Rules & Guide

How to Play ToonTones: Toon Tone Color Memory Game

ToonTones is a five-shade color memory game. Each round shows you a target color, then hides it. Your job is to recreate that exact shade using three sliders — hue, saturation, and lightness — and score as close to 10 as possible.

Six Steps to Your First Round

1

Open the game and press Play Now

The game loads instantly in any modern browser. No signup, no download, no install required. Just tap Play Now on the home screen to begin a fresh five-shade round.

2

Study the target shade carefully

A color card appears on screen showing the shade you need to match. Look at it closely — note whether it leans warm or cool, vivid or muted, light or dark. You have as much time as you need to look before locking in.

3

Set the H slider first — find the right color family

The Hue slider (H) runs across the full color spectrum from red through orange, yellow, green, cyan, blue, and purple back to red. Drag it until the preview color looks roughly right in terms of its basic family — red, blue, green, and so on.

4

Adjust S to control vividness

The Saturation slider (S) controls how vivid or washed-out the color looks. A value of 100 gives a fully saturated, rich color. Dropping it toward 0 moves the color toward grey. Match the target's intensity level here.

5

Fine-tune L for brightness and depth

The Lightness slider (L) controls how bright or dark the shade appears. Very low values produce near-black tones. Values near 50 give the most vivid colors. Values above 80 push toward pastel and white. This is usually where the most accuracy is lost or gained.

6

Confirm your guess and review the score

When your preview looks as close as possible to the target, press Confirm. The game compares your mixed shade to the target using color distance and awards a score between 0 and 10. A score of 10 means your shade matched perfectly.
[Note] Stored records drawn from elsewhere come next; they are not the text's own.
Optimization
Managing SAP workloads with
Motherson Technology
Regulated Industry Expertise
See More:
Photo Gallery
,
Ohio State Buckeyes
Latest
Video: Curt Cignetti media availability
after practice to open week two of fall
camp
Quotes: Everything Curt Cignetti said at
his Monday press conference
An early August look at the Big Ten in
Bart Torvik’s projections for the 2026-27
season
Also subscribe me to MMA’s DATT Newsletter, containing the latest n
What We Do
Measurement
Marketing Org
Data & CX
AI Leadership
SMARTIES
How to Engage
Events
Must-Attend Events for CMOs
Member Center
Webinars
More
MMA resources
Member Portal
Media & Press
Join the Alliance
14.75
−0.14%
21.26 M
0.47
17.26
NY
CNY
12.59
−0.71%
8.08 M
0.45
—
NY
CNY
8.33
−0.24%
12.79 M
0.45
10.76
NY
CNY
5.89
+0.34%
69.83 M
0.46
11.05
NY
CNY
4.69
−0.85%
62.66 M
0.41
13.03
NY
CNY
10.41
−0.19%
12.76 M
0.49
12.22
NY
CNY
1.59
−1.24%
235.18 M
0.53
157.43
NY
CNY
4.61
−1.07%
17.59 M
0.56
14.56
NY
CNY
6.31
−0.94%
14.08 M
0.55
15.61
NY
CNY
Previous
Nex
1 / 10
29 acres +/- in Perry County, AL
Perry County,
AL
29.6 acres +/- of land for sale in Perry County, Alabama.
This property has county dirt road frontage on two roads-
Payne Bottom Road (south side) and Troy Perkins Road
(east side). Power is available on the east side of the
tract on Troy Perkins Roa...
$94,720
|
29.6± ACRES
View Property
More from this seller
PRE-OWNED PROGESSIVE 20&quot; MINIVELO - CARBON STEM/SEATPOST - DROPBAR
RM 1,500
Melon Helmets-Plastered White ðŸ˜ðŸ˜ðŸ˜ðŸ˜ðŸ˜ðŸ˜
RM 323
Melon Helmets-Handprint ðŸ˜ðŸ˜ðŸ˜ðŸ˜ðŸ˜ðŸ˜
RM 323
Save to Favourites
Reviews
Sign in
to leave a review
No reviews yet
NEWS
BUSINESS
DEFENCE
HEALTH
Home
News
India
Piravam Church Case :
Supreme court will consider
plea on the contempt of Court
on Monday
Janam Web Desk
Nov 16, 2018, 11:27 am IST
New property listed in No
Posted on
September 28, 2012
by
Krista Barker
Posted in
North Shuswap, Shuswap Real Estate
After five rounds, your average across all five shades is your final score for that session.

Understanding the Three Sliders

The HSL (hue, saturation, lightness) model is one of the most human-readable ways to describe color because it separates the three properties that human vision is most sensitive to. Mastering each slider independently is the fastest way to improve your ToonTones score.

H — Hue

The color family

Hue runs from 0° (red) through 120° (green), 240° (blue), and back to 360° (red again). Think of it as choosing a position on a color wheel. Nail hue first — wrong hue guesses cost the most points.

S — Saturation

How vivid or grey

Saturation at 100% means the purest, most vibrant version of the hue. At 0% it's a neutral grey. Most real-world colors sit between 40–80%. If a target looks faded, push S down. If it looks electric, push it up.

L — Lightness

How bright or dark

Lightness at 50% gives the most vivid output. Below 30% the color looks very dark. Above 70% it starts to look pastel. This is the slider most players rush — take an extra second here and your scores will jump.

How Scoring Works

ToonTones scores each guess by measuring the color distance between your shade and the target shade in RGB space. The maximum possible distance gives you 0 points. An exact match gives 10. Most rounds end somewhere in the middle. Five round scores are averaged for your final result.

9.0 – 10.0
Near-perfect. Your memory is precise.
7.5 – 8.9
Strong recall. Minor brightness drift.
6.0 – 7.4
Good hue, saturation slightly off.
0 – 5.9
Hue or lightness misread. Keep practicing.

Tips to Improve Your Score

Always fix hue first

Hue errors produce the largest score penalty. Lock the right color family before touching S or L. Spending an extra three seconds on hue is worth it.

Lightness is the hardest slider

Most players drift lighter than the target. If a color looks rich and vivid, start at L = 50 and adjust down rather than up. Dark shades are easier to overshoot.

Use the preview square actively

The color preview updates live as you move sliders. Hold the target in your peripheral vision and look for the moment the preview feels balanced against your memory.

Compare adjacent shades

If you played a previous round with a similar color, recall how far you were off and adjust. Players who track their own patterns improve faster than those who guess fresh each time.

Pastels and neutrals are tricky

Pale, low-saturation colors often need S below 30 and L above 70. Don't assume a light color is fully saturated just because it looks bright — it may be almost grey.

Play the daily for fair comparison

Random mode changes every game. The daily challenge gives everyone the same five shades, so your score is directly comparable to anyone else who plays that day.